*** Opening of PASSAGE SHOWN ***

Edison Tak-Bun Liu is an American chemist and former president and CEO of The Jackson Laboratory and director of its NCI-designated Cancer Center (2012–2021). He previously served as founding executive director of the Genome Institute of Singapore (GIS), chairman of the Health Sciences Authority, and president of the Human Genome Organization (HUGO) (2007–2013).

From 1997 to 2001, he was scientific director of the National Cancer Institute's Division of Clinical Sciences. At the University of North Carolina at Chapel Hill (1987–1996), he held leadership roles at the Lineberger Comprehensive Cancer Center, UNC School of Public Health, and CALGB.

==Education==
Edison T. Liu earned his B.S. in Chemistry and Psychology from Stanford University in 1973, followed by an M.D. from the Stanford University School of Medicine in 1978. He completed his internship (1978–1979) and residency (1979–1980) at Barnes Hospital, affiliated with Washington University in St. Louis. Liu then pursued an oncology fellowship at Stanford University (1980–1982) and a hematology fellowship at University of California San Francisco, Moffitt Hospital (1982–1985). From 1983 to 1987, he was a postdoctoral fellow in the Department of Microbiology at the University of California at San Francisco, working in the laboratory of Dr. J. Michael Bishop.

==Professional appointments==
Liu has served as Professor, President Emeritus, and Honorary Fellow at The Jackson Laboratory, where he was previously President and CEO from 2011 to 2021. From 2001 to 2011, he was Executive Director of the Genome Institute of Singapore, and concurrently served as Chairman of the Governing Board of the Health Sciences Authority of Singapore (2007–2011). Prior to that, Liu was Director of the Division of Clinical Sciences at the National Cancer Institute (1996–2001).

At the University of North Carolina at Chapel Hill, he held several academic and leadership roles, including Chief of the Division of Medical Genetics and Professor in the Departments of Medicine, Epidemiology, Biochemistry, and Biophysics (1995–1996), Associate Professor (1993–1995), and Assistant Professor in Medicine and Oncology (1987–1993). He also directed the NIH-designated Specialized Program of Research Excellence in Breast Cancer from 1992 to 1996.

==Research==
Liu's scientific research has focused on the functional genomics of human cancers, particularly breast cancer (identifying the tandem duplicator phenotype genomic configuration), discovering new oncogenes (AXL family of receptor tyrosine kinases), and deciphering the dynamics of gene regulation on a genomic scale that modulates cancer biology. His work has spanned basic to population sciences to translation to the clinic. He has authored over 320 scientific papers and reviews, and co-authored two books.

*** Close of PASSAGE SHOWN ***
*** Opening of DATA EXTRACTS ***

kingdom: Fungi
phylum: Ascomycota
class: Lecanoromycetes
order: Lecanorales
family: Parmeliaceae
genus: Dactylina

*** Close of DATA EXTRACTS ***

**SET OF TASKS**
- 1) In the Edison Liu passage, reproduce the portion starting at "At the University of North Carolina at Chapel Hill, he" and ending at "1992 to 1996.", substituting "Head" for "Chief".
- 2) Using the Edison Liu passage, answer the following:
(a) In what year did Liu receive his M.D. from the Stanford University School of Medicine?
(b) During which years was he Executive Director of the Genome Institute of Singapore?
(c) How many scientific papers and reviews has he authored?

**ANSWERS TO THE EXERCISES**
- 1)
At the University of North Carolina at Chapel Hill, he held several academic and leadership roles, including Head of the Division of Medical Genetics and Professor in the Departments of Medicine, Epidemiology, Biochemistry, and Biophysics (1995–1996), Associate Professor (1993–1995), and Assistant Professor in Medicine and Oncology (1987–1993). He also directed the NIH-designated Specialized Program of Research Excellence in Breast Cancer from 1992 to 1996.

- 2)
(a) 1978
(b) 2001 to 2011
(c) Over 320